START Given entries

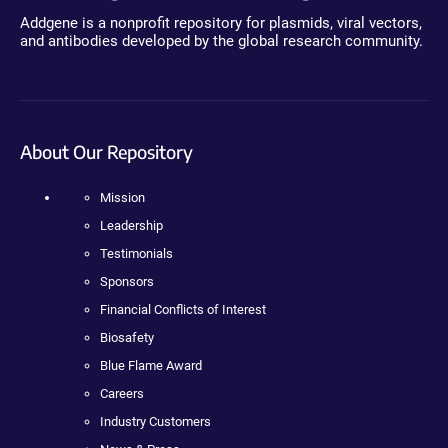
Addgene is a nonprofit repository for plasmids, viral vectors,
and antibodies developed by the global research community.
About Our Repository
Mission
Leadership
Testimonials
Sponsors
Financial Conflicts of Interest
Biosafety
Blue Flame Award
Careers
Industry Customers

END Given entries

■ Exercise prompt: All entries should be reproduced exactly; no picture belongs in the result.

■ Solution:
Addgene is a nonprofit repository for plasmids, viral vectors,
and antibodies developed by the global research community.
About Our Repository
Mission
Leadership
Testimonials
Sponsors
Financial Conflicts of Interest
Biosafety
Blue Flame Award
Careers
Industry Customers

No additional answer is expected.